Well I'm using a matrix so I can of course detect the fields like (x-1,y), (x-2,y) etc. but I want the range of sight to be flexible, so if I set it to 5 then it has to recursively light up every field inside the distance of 5. I can have each field to have a bool and then I don't need to use a set.

Still, I would be calling this for every unit. There can be more than one units on a field. So if there are 10 units on the same field I would be calculating the same thing over and over.

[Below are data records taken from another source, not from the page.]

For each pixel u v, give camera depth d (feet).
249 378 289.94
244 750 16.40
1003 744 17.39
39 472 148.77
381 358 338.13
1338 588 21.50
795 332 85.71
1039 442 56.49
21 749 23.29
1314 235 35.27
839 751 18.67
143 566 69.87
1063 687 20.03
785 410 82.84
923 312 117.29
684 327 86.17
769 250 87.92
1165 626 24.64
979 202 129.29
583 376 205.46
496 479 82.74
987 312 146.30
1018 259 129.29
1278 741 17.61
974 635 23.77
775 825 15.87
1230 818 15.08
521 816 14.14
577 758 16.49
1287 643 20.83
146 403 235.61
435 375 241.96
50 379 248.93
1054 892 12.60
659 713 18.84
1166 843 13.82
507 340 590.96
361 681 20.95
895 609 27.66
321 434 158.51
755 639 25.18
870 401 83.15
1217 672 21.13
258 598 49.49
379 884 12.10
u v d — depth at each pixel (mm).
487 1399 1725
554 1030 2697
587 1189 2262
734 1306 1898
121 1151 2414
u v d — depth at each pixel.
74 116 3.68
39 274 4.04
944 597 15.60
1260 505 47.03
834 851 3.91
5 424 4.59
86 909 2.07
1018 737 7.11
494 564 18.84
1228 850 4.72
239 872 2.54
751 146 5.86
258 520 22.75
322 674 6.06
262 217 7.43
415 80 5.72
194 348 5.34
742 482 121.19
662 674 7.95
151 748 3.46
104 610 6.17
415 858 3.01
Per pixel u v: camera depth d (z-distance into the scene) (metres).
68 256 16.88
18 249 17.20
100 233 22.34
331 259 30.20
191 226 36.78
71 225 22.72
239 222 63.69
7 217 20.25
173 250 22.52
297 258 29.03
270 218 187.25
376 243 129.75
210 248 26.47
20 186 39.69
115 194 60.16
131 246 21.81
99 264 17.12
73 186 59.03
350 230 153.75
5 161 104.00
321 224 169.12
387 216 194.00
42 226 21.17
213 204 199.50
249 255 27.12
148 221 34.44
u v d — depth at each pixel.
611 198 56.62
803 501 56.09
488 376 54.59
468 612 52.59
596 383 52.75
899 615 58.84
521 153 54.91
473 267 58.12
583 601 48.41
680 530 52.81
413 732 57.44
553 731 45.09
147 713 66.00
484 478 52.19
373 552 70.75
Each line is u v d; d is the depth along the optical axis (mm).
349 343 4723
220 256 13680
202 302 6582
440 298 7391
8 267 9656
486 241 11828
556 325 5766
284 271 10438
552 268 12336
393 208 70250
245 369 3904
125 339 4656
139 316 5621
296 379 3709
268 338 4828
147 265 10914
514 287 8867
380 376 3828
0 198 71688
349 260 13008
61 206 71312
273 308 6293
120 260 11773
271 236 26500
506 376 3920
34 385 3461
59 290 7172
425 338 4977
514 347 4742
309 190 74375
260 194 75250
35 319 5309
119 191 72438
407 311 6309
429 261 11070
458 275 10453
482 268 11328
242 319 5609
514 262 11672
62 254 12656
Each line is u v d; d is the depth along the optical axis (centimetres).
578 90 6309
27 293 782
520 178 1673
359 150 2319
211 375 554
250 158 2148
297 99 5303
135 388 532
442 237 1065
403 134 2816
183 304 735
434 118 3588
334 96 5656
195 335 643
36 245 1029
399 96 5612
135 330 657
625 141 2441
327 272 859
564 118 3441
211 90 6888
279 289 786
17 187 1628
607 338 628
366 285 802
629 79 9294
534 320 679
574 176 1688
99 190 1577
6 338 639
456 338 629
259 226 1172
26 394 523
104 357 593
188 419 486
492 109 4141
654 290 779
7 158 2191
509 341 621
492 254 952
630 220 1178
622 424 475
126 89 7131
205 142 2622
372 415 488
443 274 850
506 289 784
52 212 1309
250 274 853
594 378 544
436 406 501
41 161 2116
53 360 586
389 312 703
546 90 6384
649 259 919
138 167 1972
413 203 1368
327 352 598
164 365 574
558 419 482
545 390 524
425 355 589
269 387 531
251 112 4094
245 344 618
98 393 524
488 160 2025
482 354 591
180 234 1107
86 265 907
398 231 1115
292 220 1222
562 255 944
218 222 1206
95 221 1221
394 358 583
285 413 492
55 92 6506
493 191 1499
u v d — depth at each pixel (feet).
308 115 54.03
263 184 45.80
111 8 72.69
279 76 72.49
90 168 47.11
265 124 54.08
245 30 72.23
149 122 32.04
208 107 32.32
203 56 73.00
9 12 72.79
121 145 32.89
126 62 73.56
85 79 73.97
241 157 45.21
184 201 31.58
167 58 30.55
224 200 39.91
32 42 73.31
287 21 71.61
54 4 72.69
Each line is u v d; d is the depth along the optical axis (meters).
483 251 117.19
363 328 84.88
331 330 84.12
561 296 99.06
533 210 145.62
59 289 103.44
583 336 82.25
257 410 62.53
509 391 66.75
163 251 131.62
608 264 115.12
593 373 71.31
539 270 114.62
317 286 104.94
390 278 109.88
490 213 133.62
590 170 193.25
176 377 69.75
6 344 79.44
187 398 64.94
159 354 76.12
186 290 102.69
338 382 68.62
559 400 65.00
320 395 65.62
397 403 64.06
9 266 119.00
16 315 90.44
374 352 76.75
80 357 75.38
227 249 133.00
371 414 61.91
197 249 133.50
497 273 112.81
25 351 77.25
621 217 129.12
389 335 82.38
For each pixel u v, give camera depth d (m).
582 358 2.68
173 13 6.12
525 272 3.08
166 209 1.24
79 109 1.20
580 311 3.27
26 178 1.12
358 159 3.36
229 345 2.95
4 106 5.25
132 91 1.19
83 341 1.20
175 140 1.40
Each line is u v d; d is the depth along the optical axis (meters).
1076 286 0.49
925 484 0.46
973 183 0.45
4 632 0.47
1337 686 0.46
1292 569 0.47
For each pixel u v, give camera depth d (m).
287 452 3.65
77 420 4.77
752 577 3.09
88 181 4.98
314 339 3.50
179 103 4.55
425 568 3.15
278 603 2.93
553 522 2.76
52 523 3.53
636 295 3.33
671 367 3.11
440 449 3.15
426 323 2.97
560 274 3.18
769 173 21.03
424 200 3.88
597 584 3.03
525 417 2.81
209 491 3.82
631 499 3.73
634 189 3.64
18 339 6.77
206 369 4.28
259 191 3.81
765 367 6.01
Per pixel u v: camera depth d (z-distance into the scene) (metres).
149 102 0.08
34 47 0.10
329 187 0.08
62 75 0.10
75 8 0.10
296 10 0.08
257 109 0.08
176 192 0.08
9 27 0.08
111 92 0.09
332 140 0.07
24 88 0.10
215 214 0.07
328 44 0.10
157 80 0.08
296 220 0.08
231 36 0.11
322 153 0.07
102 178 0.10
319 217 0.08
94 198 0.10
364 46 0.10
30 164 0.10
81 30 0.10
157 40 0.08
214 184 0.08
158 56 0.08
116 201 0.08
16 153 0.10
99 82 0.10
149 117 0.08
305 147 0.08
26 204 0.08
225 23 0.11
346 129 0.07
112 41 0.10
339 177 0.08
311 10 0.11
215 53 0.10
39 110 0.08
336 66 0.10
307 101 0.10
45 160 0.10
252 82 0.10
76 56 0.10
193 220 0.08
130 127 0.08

OK, I guess I could add a new field to every unit called LOSCalculated, and then I iterate through all the units, and check if there already is a unit on the same field which has LOSCalculated == true, and if it does then don't do anything. But is there a better way to do this?
If you can afford to put an extra field in each tile, put an unsigned integer in. Increment it whenever a unit moves or appears in sight range of it, and decrement it whenever it moves out of a unit's sight range. It therefore describes how many units can see it at that moment.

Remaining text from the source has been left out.